(Saved data entries)
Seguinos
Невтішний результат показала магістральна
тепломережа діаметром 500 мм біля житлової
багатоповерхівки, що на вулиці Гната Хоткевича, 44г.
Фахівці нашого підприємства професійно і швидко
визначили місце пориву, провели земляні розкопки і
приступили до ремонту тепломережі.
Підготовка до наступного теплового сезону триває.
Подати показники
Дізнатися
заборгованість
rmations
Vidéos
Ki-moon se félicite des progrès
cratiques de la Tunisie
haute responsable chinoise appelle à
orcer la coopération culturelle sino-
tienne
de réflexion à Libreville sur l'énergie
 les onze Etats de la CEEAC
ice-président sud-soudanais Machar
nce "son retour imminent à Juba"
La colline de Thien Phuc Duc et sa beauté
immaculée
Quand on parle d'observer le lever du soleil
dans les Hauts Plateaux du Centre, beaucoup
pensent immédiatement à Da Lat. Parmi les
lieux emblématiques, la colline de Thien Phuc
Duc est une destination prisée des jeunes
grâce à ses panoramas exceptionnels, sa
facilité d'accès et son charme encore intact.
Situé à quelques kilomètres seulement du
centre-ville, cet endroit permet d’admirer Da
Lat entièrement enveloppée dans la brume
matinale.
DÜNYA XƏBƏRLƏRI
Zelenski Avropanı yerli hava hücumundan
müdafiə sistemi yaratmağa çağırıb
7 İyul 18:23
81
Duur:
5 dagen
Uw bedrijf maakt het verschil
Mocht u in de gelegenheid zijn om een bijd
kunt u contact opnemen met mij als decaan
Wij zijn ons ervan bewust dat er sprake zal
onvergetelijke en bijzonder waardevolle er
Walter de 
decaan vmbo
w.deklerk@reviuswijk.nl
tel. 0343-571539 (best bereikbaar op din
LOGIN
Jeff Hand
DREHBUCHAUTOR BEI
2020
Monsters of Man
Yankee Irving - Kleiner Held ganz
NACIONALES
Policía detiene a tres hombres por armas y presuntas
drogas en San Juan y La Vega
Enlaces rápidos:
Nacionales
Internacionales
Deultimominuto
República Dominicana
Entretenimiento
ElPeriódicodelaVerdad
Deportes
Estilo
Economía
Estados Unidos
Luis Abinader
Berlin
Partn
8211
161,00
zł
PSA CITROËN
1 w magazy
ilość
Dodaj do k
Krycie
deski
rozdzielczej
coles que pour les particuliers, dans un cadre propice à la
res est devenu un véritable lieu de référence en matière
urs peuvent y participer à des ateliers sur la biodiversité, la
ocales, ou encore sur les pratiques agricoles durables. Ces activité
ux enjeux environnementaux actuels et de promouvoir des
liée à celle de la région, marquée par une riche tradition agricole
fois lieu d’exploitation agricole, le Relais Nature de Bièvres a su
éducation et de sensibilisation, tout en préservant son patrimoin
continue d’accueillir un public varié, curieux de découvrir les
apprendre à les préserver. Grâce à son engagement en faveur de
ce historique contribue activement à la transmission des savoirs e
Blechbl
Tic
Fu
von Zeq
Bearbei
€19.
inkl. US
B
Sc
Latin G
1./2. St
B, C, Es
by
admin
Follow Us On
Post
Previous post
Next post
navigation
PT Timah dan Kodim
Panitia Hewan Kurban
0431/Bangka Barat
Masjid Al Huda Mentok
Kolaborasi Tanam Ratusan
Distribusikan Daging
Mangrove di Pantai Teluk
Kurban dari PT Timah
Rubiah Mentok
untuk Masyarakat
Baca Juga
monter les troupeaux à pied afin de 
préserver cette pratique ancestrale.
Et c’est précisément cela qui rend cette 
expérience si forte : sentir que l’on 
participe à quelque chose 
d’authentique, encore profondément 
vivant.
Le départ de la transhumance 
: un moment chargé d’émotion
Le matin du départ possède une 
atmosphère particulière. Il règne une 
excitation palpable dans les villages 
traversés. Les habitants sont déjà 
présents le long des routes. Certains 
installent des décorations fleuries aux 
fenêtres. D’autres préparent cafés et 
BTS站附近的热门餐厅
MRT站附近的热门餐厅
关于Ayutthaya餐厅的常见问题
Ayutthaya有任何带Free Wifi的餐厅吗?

[Exercise objective]: Reproduce the data above exactly, leaving nothing out.

[Solution]:
Seguinos
Невтішний результат показала магістральна
тепломережа діаметром 500 мм біля житлової
багатоповерхівки, що на вулиці Гната Хоткевича, 44г.
Фахівці нашого підприємства професійно і швидко
визначили місце пориву, провели земляні розкопки і
приступили до ремонту тепломережі.
Підготовка до наступного теплового сезону триває.
Подати показники
Дізнатися
заборгованість
rmations
Vidéos
Ki-moon se félicite des progrès
cratiques de la Tunisie
haute responsable chinoise appelle à
orcer la coopération culturelle sino-
tienne
de réflexion à Libreville sur l'énergie
 les onze Etats de la CEEAC
ice-président sud-soudanais Machar
nce "son retour imminent à Juba"
La colline de Thien Phuc Duc et sa beauté
immaculée
Quand on parle d'observer le lever du soleil
dans les Hauts Plateaux du Centre, beaucoup
pensent immédiatement à Da Lat. Parmi les
lieux emblématiques, la colline de Thien Phuc
Duc est une destination prisée des jeunes
grâce à ses panoramas exceptionnels, sa
facilité d'accès et son charme encore intact.
Situé à quelques kilomètres seulement du
centre-ville, cet endroit permet d’admirer Da
Lat entièrement enveloppée dans la brume
matinale.
DÜNYA XƏBƏRLƏRI
Zelenski Avropanı yerli hava hücumundan
müdafiə sistemi yaratmağa çağırıb
7 İyul 18:23
81
Duur:
5 dagen
Uw bedrijf maakt het verschil
Mocht u in de gelegenheid zijn om een bijd
kunt u contact opnemen met mij als decaan
Wij zijn ons ervan bewust dat er sprake zal
onvergetelijke en bijzonder waardevolle er
Walter de 
decaan vmbo
w.deklerk@reviuswijk.nl
tel. 0343-571539 (best bereikbaar op din
LOGIN
Jeff Hand
DREHBUCHAUTOR BEI
2020
Monsters of Man
Yankee Irving - Kleiner Held ganz
NACIONALES
Policía detiene a tres hombres por armas y presuntas
drogas en San Juan y La Vega
Enlaces rápidos:
Nacionales
Internacionales
Deultimominuto
República Dominicana
Entretenimiento
ElPeriódicodelaVerdad
Deportes
Estilo
Economía
Estados Unidos
Luis Abinader
Berlin
Partn
8211
161,00
zł
PSA CITROËN
1 w magazy
ilość
Dodaj do k
Krycie
deski
rozdzielczej
coles que pour les particuliers, dans un cadre propice à la
res est devenu un véritable lieu de référence en matière
urs peuvent y participer à des ateliers sur la biodiversité, la
ocales, ou encore sur les pratiques agricoles durables. Ces activité
ux enjeux environnementaux actuels et de promouvoir des
liée à celle de la région, marquée par une riche tradition agricole
fois lieu d’exploitation agricole, le Relais Nature de Bièvres a su
éducation et de sensibilisation, tout en préservant son patrimoin
continue d’accueillir un public varié, curieux de découvrir les
apprendre à les préserver. Grâce à son engagement en faveur de
ce historique contribue activement à la transmission des savoirs e
Blechbl
Tic
Fu
von Zeq
Bearbei
€19.
inkl. US
B
Sc
Latin G
1./2. St
B, C, Es
by
admin
Follow Us On
Post
Previous post
Next post
navigation
PT Timah dan Kodim
Panitia Hewan Kurban
0431/Bangka Barat
Masjid Al Huda Mentok
Kolaborasi Tanam Ratusan
Distribusikan Daging
Mangrove di Pantai Teluk
Kurban dari PT Timah
Rubiah Mentok
untuk Masyarakat
Baca Juga
monter les troupeaux à pied afin de 
préserver cette pratique ancestrale.
Et c’est précisément cela qui rend cette 
expérience si forte : sentir que l’on 
participe à quelque chose 
d’authentique, encore profondément 
vivant.
Le départ de la transhumance 
: un moment chargé d’émotion
Le matin du départ possède une 
atmosphère particulière. Il règne une 
excitation palpable dans les villages 
traversés. Les habitants sont déjà 
présents le long des routes. Certains 
installent des décorations fleuries aux 
fenêtres. D’autres préparent cafés et 
BTS站附近的热门餐厅
MRT站附近的热门餐厅
关于Ayutthaya餐厅的常见问题
Ayutthaya有任何带Free Wifi的餐厅吗?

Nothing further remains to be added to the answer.